The first three quarters of the book describe the part of his life before he began his career as a scientific researcher in his late twenties. He had started out studying medicine with the aim of becoming a surgeon. After less than two years this was interrupted by the outbreak of the second world war. Jacob, who is Jewish, fled France and joined the French army in exile led by de Gaulle. He spent a large part of the war in Africa. Shortly after his return to France he was very seriously wounded. This made it impossible for him to become a surgeon and left him somewhat at a loss what to do. An interesting point, which he does not emphasize in the book, is that in a sense his being wounded in this case was a result of a decision of his own. He was tending to an officer who had just been wounded when the group was bombed again. The officer could not be moved and begged Jacob not to leave him alone. Jacob could not do anything to protect the man but he nevertheless stayed with him instead of taking cover. As a result of this he was almost killed himself. His decision was very honourable but maybe not very reasonable. In any case, he ended up spending many difficult months in hospital.

Jacob’s way into research was quite indirect and dependent on a lot of chance factors. For some time he worked in an institute which was supposed to produce penicillin in France but never came close to doing so. He became involved in developing and marketing an antibiotic called tyrothricin. Somewhat later he was able to enter the research group of André Lwoff at the Institut Pasteur. This paved the way for the work for which he was awarded the Nobel prize for medicine with Lwoff and Jacques Monod. He describes how each year to commemorate the anniversary of Pasteur’s death everyone working at the institute (not just the scientists) would make a formal visit to the tomb of Pasteur in the basement of one of the buildings. This was made more vivid for me by the fact that I had visited this tomb myself a couple of years ago. I was at the Pasteur museum quite late in the afternoon when not many visitors were there. I was shown the tomb by a very friendly employee of the museum. It is an impressive structure with lots of marble. I remarked to her that Robert Koch did not have such an impressive mausoleum. She replied that the Germans do not honour their great scientists in the way the French do. I am not sure how true this is but it is at least food for thought.

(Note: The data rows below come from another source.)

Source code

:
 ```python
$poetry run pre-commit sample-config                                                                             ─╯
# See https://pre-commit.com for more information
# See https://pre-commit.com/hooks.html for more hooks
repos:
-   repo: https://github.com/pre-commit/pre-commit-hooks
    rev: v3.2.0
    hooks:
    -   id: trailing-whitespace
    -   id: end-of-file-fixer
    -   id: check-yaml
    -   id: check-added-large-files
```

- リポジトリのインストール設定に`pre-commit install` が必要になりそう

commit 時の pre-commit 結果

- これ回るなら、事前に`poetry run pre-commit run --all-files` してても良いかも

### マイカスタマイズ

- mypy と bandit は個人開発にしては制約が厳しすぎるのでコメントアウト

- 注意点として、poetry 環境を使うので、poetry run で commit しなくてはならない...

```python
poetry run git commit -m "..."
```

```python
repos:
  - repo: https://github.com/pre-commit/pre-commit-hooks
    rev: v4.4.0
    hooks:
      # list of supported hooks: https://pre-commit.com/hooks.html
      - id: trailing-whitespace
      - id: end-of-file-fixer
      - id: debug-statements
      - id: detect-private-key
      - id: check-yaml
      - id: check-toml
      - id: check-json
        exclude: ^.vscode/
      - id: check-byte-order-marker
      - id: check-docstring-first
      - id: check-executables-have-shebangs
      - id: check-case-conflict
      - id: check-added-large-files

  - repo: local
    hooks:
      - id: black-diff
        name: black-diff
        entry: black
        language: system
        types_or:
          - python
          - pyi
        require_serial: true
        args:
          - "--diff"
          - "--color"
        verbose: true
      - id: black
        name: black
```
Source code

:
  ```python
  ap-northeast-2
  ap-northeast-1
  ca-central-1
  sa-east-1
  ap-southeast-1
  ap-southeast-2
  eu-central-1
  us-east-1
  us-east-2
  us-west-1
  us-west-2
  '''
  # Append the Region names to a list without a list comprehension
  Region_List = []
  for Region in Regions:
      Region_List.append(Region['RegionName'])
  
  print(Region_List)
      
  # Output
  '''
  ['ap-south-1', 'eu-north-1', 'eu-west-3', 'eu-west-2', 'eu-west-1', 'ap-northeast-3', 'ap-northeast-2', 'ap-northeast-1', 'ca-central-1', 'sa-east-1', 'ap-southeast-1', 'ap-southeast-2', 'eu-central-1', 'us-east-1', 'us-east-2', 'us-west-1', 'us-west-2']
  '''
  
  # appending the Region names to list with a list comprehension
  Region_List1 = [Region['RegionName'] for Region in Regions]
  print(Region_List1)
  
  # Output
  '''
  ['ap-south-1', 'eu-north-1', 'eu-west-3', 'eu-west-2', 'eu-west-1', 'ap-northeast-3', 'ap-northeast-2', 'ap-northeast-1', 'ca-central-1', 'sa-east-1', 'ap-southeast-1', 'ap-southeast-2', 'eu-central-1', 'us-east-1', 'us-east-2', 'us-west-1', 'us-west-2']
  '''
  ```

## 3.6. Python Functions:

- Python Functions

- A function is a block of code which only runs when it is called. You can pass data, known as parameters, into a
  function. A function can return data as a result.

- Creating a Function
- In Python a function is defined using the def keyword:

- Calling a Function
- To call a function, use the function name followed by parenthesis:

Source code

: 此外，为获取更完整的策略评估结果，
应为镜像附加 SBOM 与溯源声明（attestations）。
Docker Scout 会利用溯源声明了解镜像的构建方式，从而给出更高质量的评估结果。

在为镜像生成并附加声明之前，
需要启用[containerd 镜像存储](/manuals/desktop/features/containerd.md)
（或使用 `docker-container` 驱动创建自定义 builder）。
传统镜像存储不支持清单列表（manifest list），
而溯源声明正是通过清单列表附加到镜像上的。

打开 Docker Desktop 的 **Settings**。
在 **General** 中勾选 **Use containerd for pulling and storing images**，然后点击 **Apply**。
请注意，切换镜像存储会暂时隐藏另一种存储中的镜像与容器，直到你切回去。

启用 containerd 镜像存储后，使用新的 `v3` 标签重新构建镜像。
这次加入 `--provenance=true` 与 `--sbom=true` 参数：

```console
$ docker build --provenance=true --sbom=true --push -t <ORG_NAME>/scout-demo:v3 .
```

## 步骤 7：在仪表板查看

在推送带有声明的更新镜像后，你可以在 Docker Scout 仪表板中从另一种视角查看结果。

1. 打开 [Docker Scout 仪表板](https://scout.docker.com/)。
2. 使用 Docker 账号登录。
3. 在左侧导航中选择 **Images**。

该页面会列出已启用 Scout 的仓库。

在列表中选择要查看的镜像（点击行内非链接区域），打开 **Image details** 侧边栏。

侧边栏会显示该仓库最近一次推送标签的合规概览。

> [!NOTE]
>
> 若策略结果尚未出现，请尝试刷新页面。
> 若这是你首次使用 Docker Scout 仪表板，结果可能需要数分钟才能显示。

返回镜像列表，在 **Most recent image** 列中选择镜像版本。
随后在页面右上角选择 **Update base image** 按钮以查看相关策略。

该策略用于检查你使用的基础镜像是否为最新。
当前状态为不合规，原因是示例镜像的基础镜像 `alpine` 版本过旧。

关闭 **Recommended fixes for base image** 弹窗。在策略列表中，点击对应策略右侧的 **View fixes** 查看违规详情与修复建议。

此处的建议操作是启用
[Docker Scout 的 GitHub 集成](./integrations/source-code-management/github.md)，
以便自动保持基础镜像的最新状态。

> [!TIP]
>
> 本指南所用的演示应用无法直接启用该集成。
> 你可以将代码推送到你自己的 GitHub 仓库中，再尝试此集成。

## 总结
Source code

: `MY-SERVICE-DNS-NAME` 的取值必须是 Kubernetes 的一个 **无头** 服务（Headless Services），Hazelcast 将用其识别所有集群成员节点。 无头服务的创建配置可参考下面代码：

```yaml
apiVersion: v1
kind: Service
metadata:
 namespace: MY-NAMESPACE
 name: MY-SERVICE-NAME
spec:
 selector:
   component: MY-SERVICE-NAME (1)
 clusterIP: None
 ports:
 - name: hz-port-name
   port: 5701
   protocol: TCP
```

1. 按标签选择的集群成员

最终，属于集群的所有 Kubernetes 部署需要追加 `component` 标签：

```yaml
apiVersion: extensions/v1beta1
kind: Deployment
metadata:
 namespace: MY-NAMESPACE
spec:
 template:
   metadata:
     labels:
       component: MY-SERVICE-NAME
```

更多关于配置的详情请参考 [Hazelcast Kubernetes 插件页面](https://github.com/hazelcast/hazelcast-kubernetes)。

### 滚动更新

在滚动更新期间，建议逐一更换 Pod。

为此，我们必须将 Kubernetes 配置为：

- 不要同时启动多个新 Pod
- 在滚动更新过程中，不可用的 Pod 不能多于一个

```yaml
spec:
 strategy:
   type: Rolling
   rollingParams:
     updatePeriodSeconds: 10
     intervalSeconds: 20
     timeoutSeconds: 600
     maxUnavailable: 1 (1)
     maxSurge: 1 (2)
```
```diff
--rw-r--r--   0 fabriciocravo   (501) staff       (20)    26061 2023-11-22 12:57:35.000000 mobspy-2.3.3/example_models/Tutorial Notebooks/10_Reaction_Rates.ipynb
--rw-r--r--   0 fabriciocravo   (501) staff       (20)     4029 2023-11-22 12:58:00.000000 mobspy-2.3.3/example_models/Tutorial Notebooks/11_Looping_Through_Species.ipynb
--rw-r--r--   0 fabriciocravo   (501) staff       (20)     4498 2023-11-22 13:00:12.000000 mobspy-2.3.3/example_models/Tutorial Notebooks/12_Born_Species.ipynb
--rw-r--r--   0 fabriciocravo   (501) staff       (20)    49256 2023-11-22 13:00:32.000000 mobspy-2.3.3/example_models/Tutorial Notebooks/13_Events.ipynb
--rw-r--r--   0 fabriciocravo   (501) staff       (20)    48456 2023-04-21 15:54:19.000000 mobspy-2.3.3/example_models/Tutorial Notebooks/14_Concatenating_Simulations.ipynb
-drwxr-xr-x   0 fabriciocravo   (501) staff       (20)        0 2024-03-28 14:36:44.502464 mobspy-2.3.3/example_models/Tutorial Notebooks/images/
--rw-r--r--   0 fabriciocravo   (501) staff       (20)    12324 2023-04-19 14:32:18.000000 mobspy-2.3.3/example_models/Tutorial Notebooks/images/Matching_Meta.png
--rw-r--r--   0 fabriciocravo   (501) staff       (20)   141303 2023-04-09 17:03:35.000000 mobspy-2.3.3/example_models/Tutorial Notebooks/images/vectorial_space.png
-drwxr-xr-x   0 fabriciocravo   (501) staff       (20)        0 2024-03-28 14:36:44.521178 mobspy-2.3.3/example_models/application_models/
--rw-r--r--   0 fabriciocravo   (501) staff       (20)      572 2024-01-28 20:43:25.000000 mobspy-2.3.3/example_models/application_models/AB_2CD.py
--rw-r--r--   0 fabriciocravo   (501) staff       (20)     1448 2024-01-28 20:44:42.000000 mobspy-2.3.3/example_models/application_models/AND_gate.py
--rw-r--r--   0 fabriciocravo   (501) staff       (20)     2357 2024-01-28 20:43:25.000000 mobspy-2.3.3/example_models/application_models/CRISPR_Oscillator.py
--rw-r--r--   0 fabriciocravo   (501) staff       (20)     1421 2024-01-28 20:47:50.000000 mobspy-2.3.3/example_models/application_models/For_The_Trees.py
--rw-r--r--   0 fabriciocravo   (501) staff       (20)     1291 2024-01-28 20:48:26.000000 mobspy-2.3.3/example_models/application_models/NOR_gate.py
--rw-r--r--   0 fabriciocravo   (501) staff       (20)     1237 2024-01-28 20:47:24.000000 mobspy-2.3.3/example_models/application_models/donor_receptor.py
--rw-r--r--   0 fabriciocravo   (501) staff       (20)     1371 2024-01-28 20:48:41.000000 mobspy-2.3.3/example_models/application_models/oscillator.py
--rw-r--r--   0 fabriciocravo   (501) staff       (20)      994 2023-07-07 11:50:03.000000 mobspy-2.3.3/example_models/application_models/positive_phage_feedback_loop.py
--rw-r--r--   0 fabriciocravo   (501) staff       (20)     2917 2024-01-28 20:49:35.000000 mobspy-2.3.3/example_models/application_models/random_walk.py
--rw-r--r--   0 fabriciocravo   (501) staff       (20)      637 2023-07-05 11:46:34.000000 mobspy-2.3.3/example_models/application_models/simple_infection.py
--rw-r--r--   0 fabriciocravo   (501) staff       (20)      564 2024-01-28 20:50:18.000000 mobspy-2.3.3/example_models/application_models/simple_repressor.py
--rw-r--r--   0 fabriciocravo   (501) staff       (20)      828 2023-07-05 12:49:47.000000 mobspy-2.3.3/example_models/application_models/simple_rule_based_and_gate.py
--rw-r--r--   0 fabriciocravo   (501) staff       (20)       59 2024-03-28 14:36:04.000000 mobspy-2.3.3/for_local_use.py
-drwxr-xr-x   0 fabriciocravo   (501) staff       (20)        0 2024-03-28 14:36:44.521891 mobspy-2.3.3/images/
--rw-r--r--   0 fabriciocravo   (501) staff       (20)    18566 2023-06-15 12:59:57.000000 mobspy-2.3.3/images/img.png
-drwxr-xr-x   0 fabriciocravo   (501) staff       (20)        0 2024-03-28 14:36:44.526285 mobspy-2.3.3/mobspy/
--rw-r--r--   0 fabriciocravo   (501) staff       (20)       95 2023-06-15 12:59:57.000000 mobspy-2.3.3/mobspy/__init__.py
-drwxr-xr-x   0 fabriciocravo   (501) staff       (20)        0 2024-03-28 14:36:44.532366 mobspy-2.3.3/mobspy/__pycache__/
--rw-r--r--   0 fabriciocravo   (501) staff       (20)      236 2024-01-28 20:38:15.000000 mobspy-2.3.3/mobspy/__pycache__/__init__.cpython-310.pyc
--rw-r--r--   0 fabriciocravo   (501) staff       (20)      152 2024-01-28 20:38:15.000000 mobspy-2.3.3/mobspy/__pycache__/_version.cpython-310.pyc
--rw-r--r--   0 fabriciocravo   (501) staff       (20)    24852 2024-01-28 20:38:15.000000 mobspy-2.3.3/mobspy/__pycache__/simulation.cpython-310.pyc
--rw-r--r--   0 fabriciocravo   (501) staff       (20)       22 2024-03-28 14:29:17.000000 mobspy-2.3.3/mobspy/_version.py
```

A large part of the last quarter of the book is a description of the work with Monod. There are also a lot of general reflections on the way in which science is done and how the process by which scientific ideas are developed contrasts with the final product as found in research papers and textbooks. It also gives a good picture of who did what in this collaboration. A key mechanism was the interaction between what Jacob was doing on prophages and what Monod was doing on the lac operon. From a certain point on they were always looking for analogies between the two. This part of the book gives a vivid portrait of the early days of the discipline of molecular biology. It includes a description of Jacob working feverishly with Sydney Brenner at Caltech to establish the existence of messenger RNA, in an atmosphere of general scepticism. The narrative ends after the completion of the project with Monod. What happened afterwards in Jacob’s (scientific) life? According to the book ‘In the beginning was the worm’ by Andrew Brown, Jacob tried to work on Caenorhabditis elegans but without success and he failed to get funding to set up an ‘Institut de la Souris’. Jacob later wrote a book called ‘La souris, la mouche et l’homme’ and perhaps I will read that sometime. But since my summer holiday is at an end it will not be very soon.